Third, the CFPB’s responses in the FAQs provide little comfort to mortgage servicers in other major respects. For example, some in the industry have wondered whether strict adherence to the amendments will provide a safe harbor from bankruptcy liability for violation of the automatic stay or discharge injunction. The CFPB’s FAQs concede that it lacks the authority to provide protection from bankruptcy liability and thus the CFPB’s amendments can offer no safe harbor. However, the CFPB assures servicers that it believes that mortgage servicers are not “likely” to violate the automatic stay if they comply with the revised rules and sample forms.

Fourth, the FAQs clarify that when a borrower reaffirms personal liability for a loan, the borrower is no longer considered a debtor in bankruptcy for the purposes of the revised rules. However, this clarification ignores a related (and perhaps more significant) industry question: whether the applicable triggering date for the exemption should be the date on which the reaffirmation agreement was finalized, the date it was filed with the court, the date the rescission period ended, or some other date altogether.

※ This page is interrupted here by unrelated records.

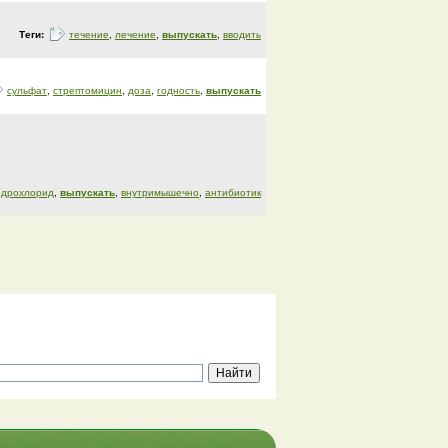
Теги:
течение
,
лечение
,
выпускать
,
вводить
сульфат
,
стрептомицин
,
доза
,
годность
,
выпускать
идрохлорид
,
выпускать
,
внутримышечно
,
антибиотик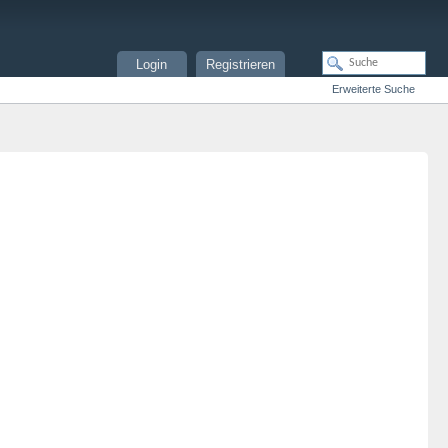
Login
Registrieren
Erweiterte Suche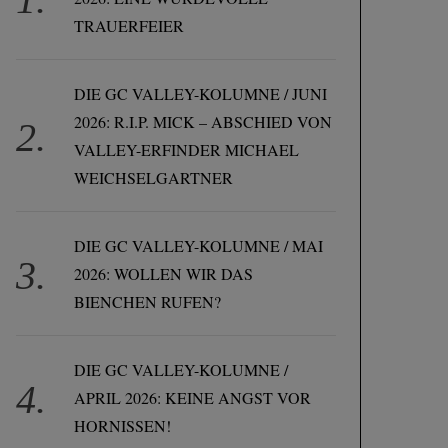
TRAUERFEIER
DIE GC VALLEY-KOLUMNE / JUNI
2026: R.I.P. MICK – ABSCHIED VON
VALLEY-ERFINDER MICHAEL
WEICHSELGARTNER
DIE GC VALLEY-KOLUMNE / MAI
2026: WOLLEN WIR DAS
BIENCHEN RUFEN?
DIE GC VALLEY-KOLUMNE /
APRIL 2026: KEINE ANGST VOR
HORNISSEN!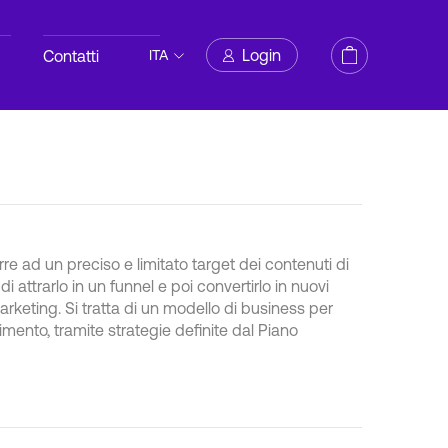
Login
Contatti
ITA
e ad un preciso e limitato target dei contenuti di
i attrarlo in un funnel e poi convertirlo in nuovi
rketing. Si tratta di un modello di business per
erimento, tramite strategie definite dal Piano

Fifth, the late publication of the CFPB’s FAQs follows the belated release of a final rule that replaced the controversial single billing cycle exemption with a single statement exemption, which applies regardless of when in the borrower’s billing cycle the triggering event has occurred. Pragmatically speaking, this means that, for example, where the original amendments may have allowed a servicer as little at 14 days after a customer’s bankruptcy filing to begin sending bankruptcy versions of the statement, under the new protocol, that servicer could now have a month and a half until bankruptcy statements are required. Although this is a positive and welcome development for the industry, many servicers were unable to program their statement procedures in reliance on it because it was not certain whether the rule would be finalized prior to April 19. Consequently, many servicers had already been forced to prepare for the more stringent deadline and thus, as a practical matter, will not immediately benefit from the change. Had the CFPB set forth the more lenient timing requirement in the original amendment, the industry could have actually benefited from the additional cushion of time.

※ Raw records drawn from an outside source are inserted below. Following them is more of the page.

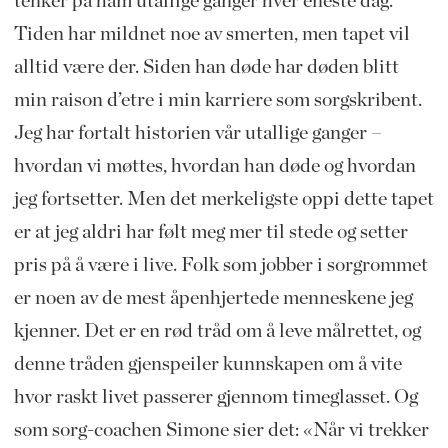
tenker på ham utallige ganger hver eneste dag.
Tiden har mildnet noe av smerten, men tapet vil
alltid være der. Siden han døde har døden blitt
min raison d’etre i min karriere som sorgskribent.
Jeg har fortalt historien vår utallige ganger –
hvordan vi møttes, hvordan han døde og hvordan
jeg fortsetter. Men det merkeligste oppi dette tapet
er at jeg aldri har følt meg mer til stede og setter
pris på å være i live. Folk som jobber i sorgrommet
er noen av de mest åpenhjertede menneskene jeg
kjenner. Det er en rød tråd om å leve målrettet, og
denne tråden gjenspeiler kunnskapen om å vite
hvor raskt livet passerer gjennom timeglasset. Og
som sorg-coachen Simone sier det: «Når vi trekker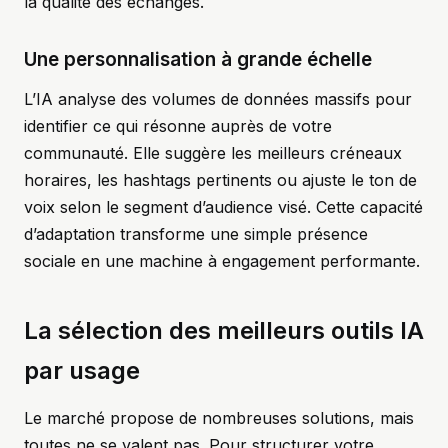
la qualité des échanges.
Une personnalisation à grande échelle
L’IA analyse des volumes de données massifs pour
identifier ce qui résonne auprès de votre
communauté. Elle suggère les meilleurs créneaux
horaires, les hashtags pertinents ou ajuste le ton de
voix selon le segment d’audience visé. Cette capacité
d’adaptation transforme une simple présence
sociale en une machine à engagement performante.
La sélection des meilleurs outils IA
par usage
Le marché propose de nombreuses solutions, mais
toutes ne se valent pas. Pour structurer votre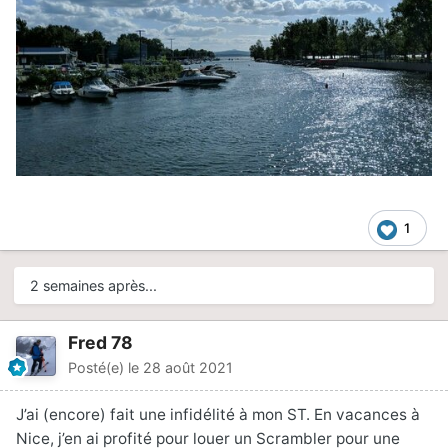
1
2 semaines après...
Fred 78
Posté(e)
le 28 août 2021
J’ai (encore) fait une infidélité à mon ST. En vacances à
Nice, j’en ai profité pour louer un Scrambler pour une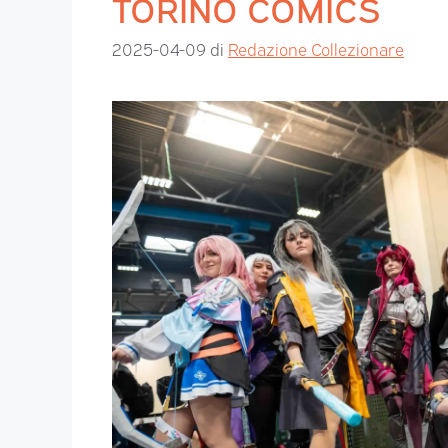
TORINO COMICS
2025-04-09
di
Redazione Collezionare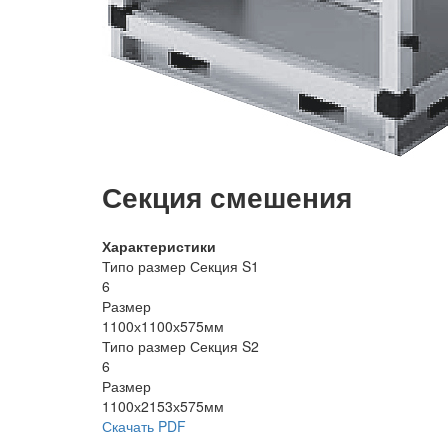
Секция смешения
Характеристики
Типо размер Секция S1
6
Размер
1100х1100х575мм
Типо размер Секция S2
6
Размер
1100х2153х575мм
Скачать PDF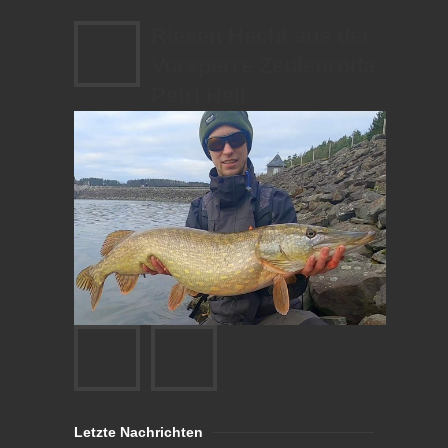
Riesen Hecht aus der
Vorsperre Zeulenroda.
Petri Heil
Letzte Nachrichten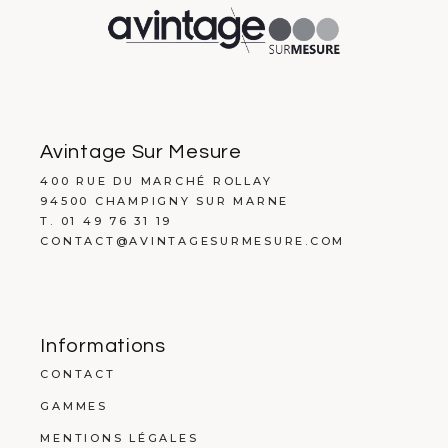
Avintage Sur Mesure
400 RUE DU MARCHÉ ROLLAY
94500 CHAMPIGNY SUR MARNE
T. 01 49 76 31 19
CONTACT@AVINTAGESURMESURE.COM
Informations
CONTACT
GAMMES
MENTIONS LÉGALES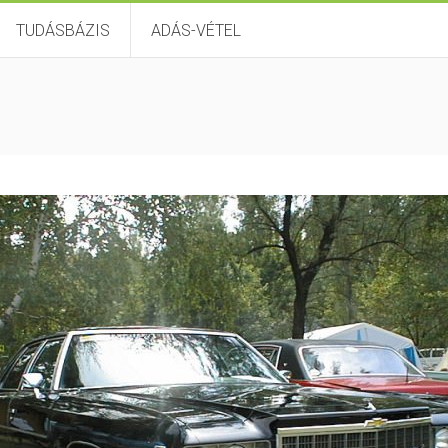
TUDÁSBÁZIS
ADÁS-VÉTEL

On the other hand, the FAQs do provide clear answers to some of the industry’s questions. For example, if a confirmed successor in interest is in bankruptcy, then the servicer must send the applicable modified periodic statement. The CFPB suggests that servicers may enhance their ability to comply with this requirement by including confirmed successors in interest in their bankruptcy scrubs.

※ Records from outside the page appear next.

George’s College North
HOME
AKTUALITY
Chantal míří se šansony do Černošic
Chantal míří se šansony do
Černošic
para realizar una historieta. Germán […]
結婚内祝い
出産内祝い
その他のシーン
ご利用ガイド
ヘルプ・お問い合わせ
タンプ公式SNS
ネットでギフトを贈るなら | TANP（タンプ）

Overall, the CFPB’s eleventh-hour issuance of the FAQs appears to manifest an intent by the Mulvaney-led Bureau to continue the CFPB’s pursuit of regulations that impose new requirements related to mortgage servicing procedures, especially with respect to financially distressed borrowers. As mortgage servicers move forward with implementation of the amendments, we would recommend that they consult with counsel to ensure compliance with the requirements both of the servicing rules and bankruptcy law.

DISCLAIMER: Because of the generality of this update, the information provided herein may not be applicable in all situations and should not be acted upon without specific legal advice based on particular situations.